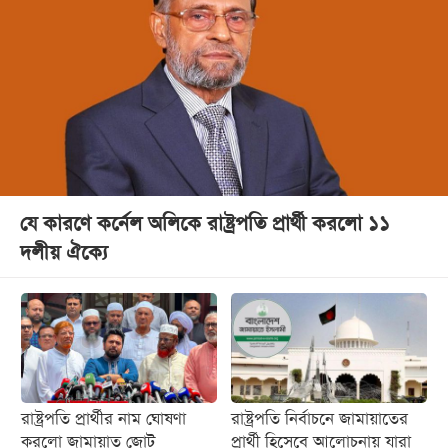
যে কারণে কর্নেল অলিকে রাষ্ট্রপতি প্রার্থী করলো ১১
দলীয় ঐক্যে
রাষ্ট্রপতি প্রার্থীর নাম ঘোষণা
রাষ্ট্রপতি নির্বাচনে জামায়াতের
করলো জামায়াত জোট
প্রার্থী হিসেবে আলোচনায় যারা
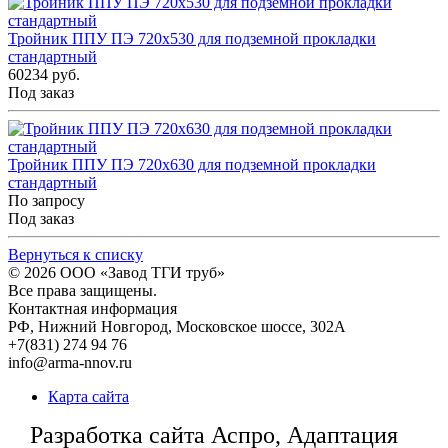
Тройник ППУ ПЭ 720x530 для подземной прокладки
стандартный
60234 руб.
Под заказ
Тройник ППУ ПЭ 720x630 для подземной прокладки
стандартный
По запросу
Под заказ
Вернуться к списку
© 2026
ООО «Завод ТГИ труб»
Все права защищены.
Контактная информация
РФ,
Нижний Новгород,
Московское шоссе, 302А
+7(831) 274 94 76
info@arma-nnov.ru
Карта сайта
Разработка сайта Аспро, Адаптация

**What you will do**
Please rewrite every line of text from the records above as a JSON list of strings, one string per line, leaving out blank lines and the pictures.

**Answer for this exercise**
[
  "যে কারণে কর্নেল অলিকে রাষ্ট্রপতি প্রার্থী করলো ১১",
  "দলীয় ঐক্যে",
  "রাষ্ট্রপতি প্রার্থীর নাম ঘোষণা",
  "রাষ্ট্রপতি নির্বাচনে জামায়াতের",
  "করলো জামায়াত জোট",
  "প্রার্থী হিসেবে আলোচনায় যারা",
  "Тройник ППУ ПЭ 720x530 для подземной прокладки",
  "стандартный",
  "60234 руб.",
  "Под заказ",
  "Тройник ППУ ПЭ 720x630 для подземной прокладки",
  "стандартный",
  "По запросу",
  "Под заказ",
  "Вернуться к списку",
  "© 2026",
  "ООО «Завод ТГИ труб»",
  "Все права защищены.",
  "Контактная информация",
  "РФ,",
  "Нижний Новгород,",
  "Московское шоссе, 302А",
  "+7(831) 274 94 76",
  "info@arma-nnov.ru",
  "Карта сайта",
  "Разработка сайта Аспро, Адаптация"
]